Exemple 1 : une partie de passe à dix
L’office du dimanche vient de se terminer. C’est l’heure du café pour les adultes et je m’ennuie. Je décide donc de monter les escaliers pour me rendre dans la grande pièce ouverte où les enfants jouent parfois en attendant que leurs parents finissent leur moment de vie sociale. Quatorze enfants, des garçons et des filles âgés de 3 à 12 ans, sont en train de jouer à la passe à dix avec un gros ballon faisant environ le double du diamètre d’un ballon de basket. Quatorze corps humains de tailles très différentes se déplacent rapidement, chacun suivant un parcours aléatoire, chacun sur son espace propre et avec ses talents propres. Cependant, Dieu sait comment, ces quatorze enfants se confondent en un seul et unique organisme vivant, sous l’impulsion du/mûs par le ballon vert clair.
J’ai l’impression de regarder une magnifique chorégraphie, mais sans chorégraphe. Personne ne domine, personne n’est mis de côté, personne ne se cogne, personne ne se plaint ; tous les cris sont des cris de joie. Tout enfant qui désire prendre la balle la reçoit à un moment ou un autre. Les joueurs les plus âgés dribblent avec le ballon pendant qu’ils courent et défient les autres de le dérober ; les plus jeunes courent simplement avec le ballon dans les mains puis le passent à un coéquipier impatient, qui reçoit le ballon les bras tendus.
L’enfant de 3 ans court joyeusement en dessinant des cercles. Il agite de temps en temps ses bras en tous sens et ne montre aucun intérêt pour le ballon ; il est juste heureux d’être là, à courir avec ces enfants incroyables, plus âgés que lui. Malgré les différences d’âge, de taille et d’aptitude dans le jeu de ballon, tous les joueurs sont égaux : ils sont tous importants et méritent tous de voir leurs besoins satisfaits. Le jeu se poursuit ainsi durant les vingt minutes pendant lesquelles je les observe. Pendant ce temps d’observation, j’apprends des choses sur le mouvement, le rythme, la coordination, et je découvre un désintéressement personnel dans lequel la joie vient de l’anticipation et de la satisfaction des besoins et des désirs des autres. Je vois la démocratie à l’état pur, la démocratie en action.
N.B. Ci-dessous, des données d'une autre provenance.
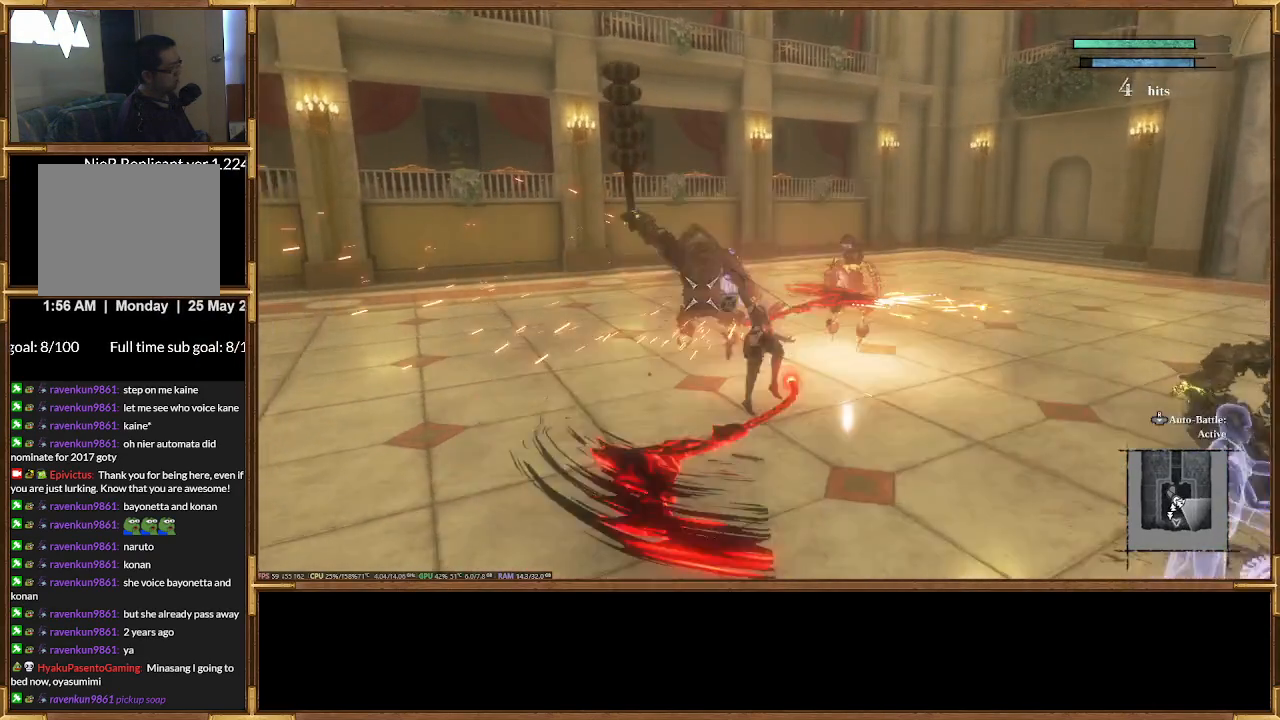
{"buttons": [], "events": []}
Ces enfants et moi sommes chanceux qu’aucun autre adulte ne fasse attention à nous et que ma présence passe inaperçue. J’ai souvent vu des jeux similaires gâchés par l’intervention des adultes : par souci de sécurité, parce qu’ils croyaient qu’un des enfants était traité de manière injuste ou bien encore parce qu’ils pensaient savoir mieux que les enfants comment rendre le jeu amusant. Des adultes prévenants peuvent gâcher un jeu même s’ils n’interviennent pas directement. En effet, les enfants les perçoivent comme de potentiels contrôleurs de la sécurité, des médiateurs de conflits ou comme un public réceptif à leurs plaintes. Cela peut inciter les enfants à agir dangereusement, à se chamailler ou à geindre. Le jeu requiert de la maîtrise de soi et la présence trop évidente des adultes peut amener les enfants à renoncer à se contrôler.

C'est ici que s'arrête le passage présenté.